Alejandro Dominguez of Paraguay will lead the new eight-member panel, which includes two independent officials from outside soccer, FIFA said Friday.
The CONMEBOL president replaces another FIFA vice president, African soccer leader Issa Hayatou.
Dominguez won the South American election last year after his predecessor, Juan Angel Napout, was indicted by the U.S. Department of Justice in a soccer racketeering case and arrested in Switzerland. Two more former CONMEBOL presidents were previously indicted.
FIFA froze millions of dollars in funding to the Paraguay-based CONMEBOL during the ongoing American investigation, which does not implicate Dominguez.

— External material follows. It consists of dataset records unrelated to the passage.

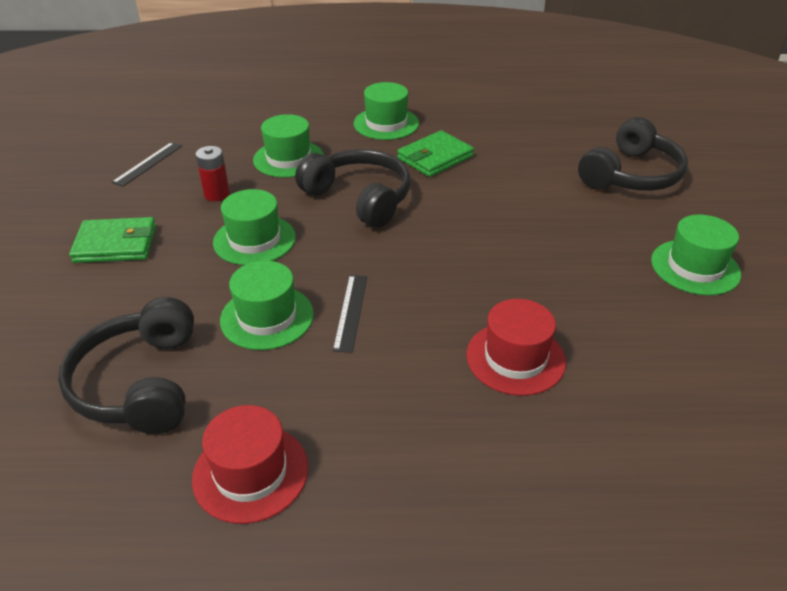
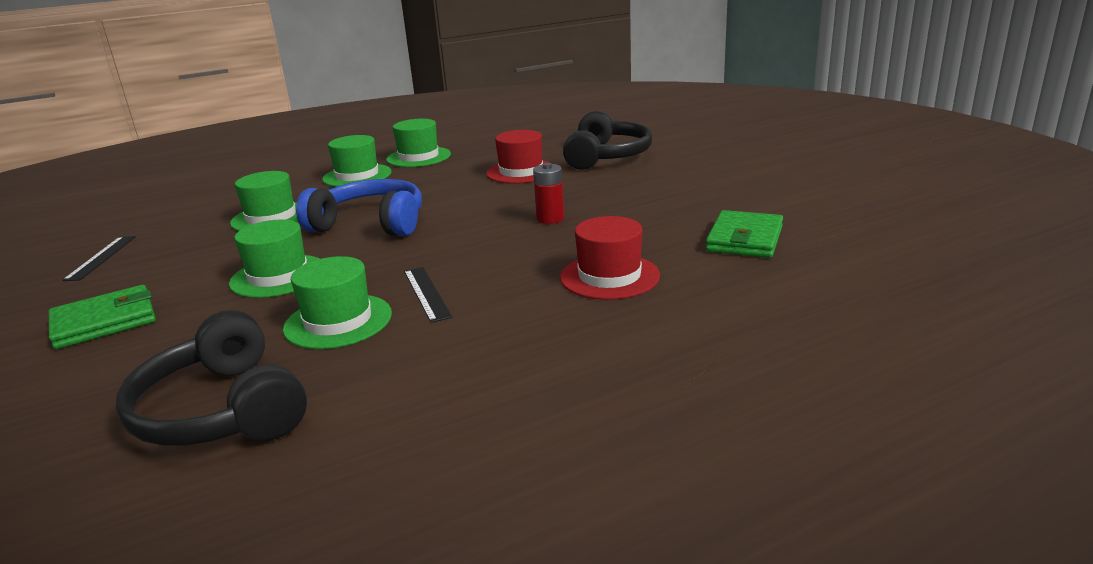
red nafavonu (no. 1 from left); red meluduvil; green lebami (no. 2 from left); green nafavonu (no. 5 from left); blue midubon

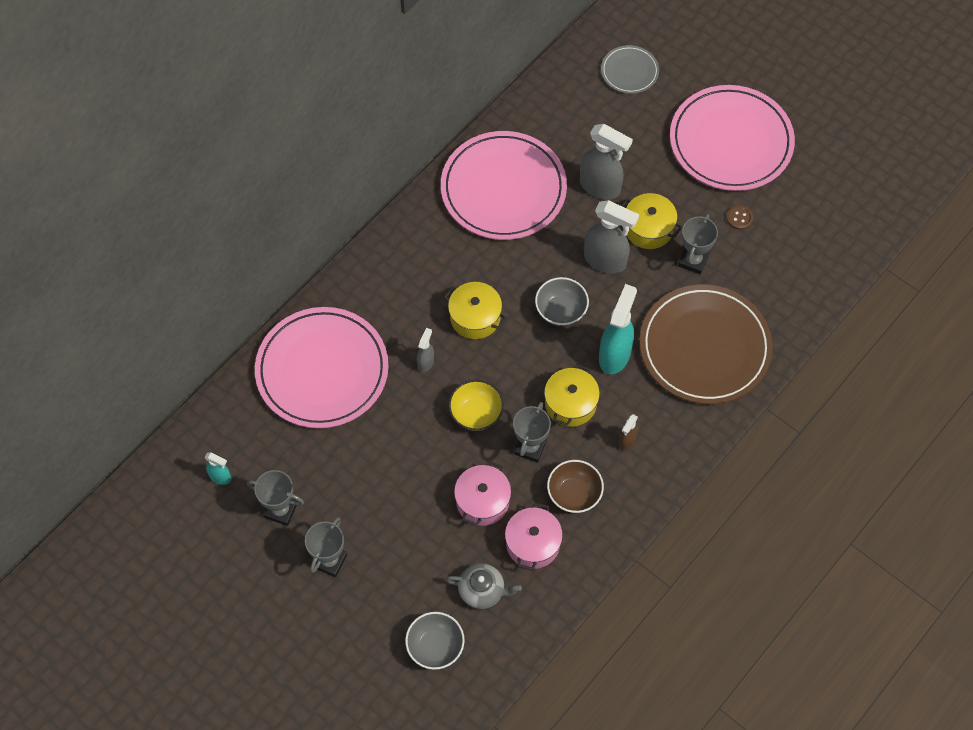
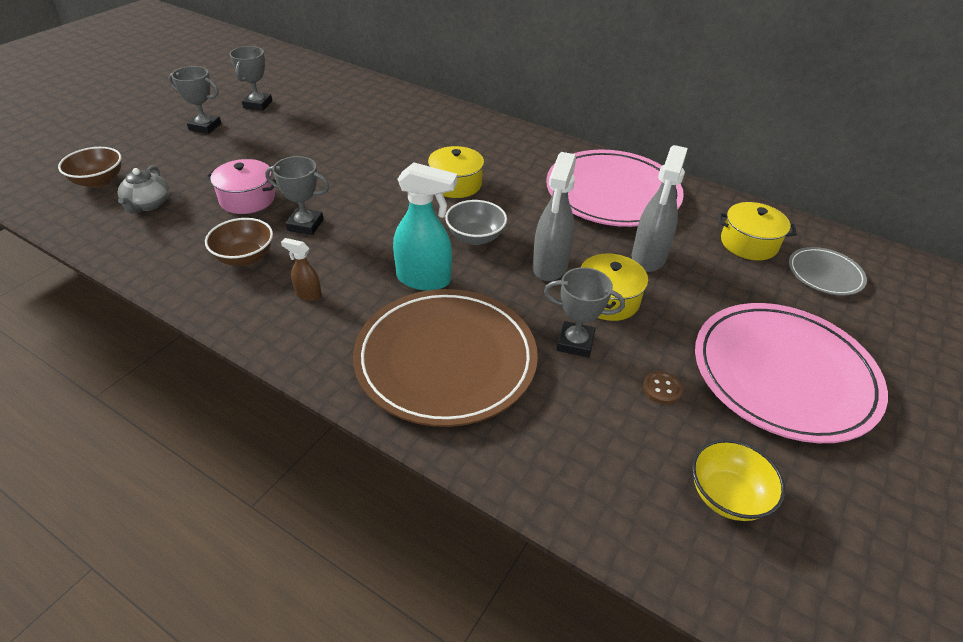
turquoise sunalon (no. 1 from left in the first image); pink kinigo (no. 1 from left in the first image); grey sunalon (no. 1 from left in the first image); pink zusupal (no. 2 from left in the first image); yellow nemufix; yellow zusupal (no. 3 from left); brown nemufix (no. 1 from left)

FIFA states that the finance panel "shall monitor the financial management and advise the FIFA Council on financial matters and asset management."
FIFA expects to bank more than $5 billion in the four-year commercial cycle tied to the 2018 World Cup in Russia.
Dominguez will be paid $500,000 for "additional roles and responsibilities" as finance panel chairman, on top of his $300,000 stipend as a FIFA Council member.
Finance committee chairman is a key appointment in the new and smaller committee structure FIFA has introduced as part of modernizing and anti-corruption reforms enacted since American and Swiss federal investigations were revealed in May 2015.
All members of the nine standing committees had to pass an integrity check by a review panel after being proposed by FIFA and its stakeholders.
New members of that Governance Committee and Review Committee include the former United Nations High Commissioner for Human Rights, South African judge Navi Pillay.
Other members of the panel include German soccer federation president Reinhard Grindel, who is in line to join the FIFA Council in May, and Joseph Weiler, a professor at New York University's law school.
The review committee's current work includes assessing the integrity of Vitaly Mutko, an eight-year member of the FIFA executive committee who is the Russian deputy prime minister and head of organizing the 2018 World Cup. Mutko is seeking re-election to his FIFA seat in April while implicated in a Russian state program of doping and cover-ups across soccer and Olympic sports.
A revamped FIFA Stakeholders Committee overseeing increasingly wealthy and influential club soccer includes former Brazil defender Cafu and Edwin van der Sar, the former Netherlands and Manchester United goalkeeper who is now CEO at Dutch club Ajax.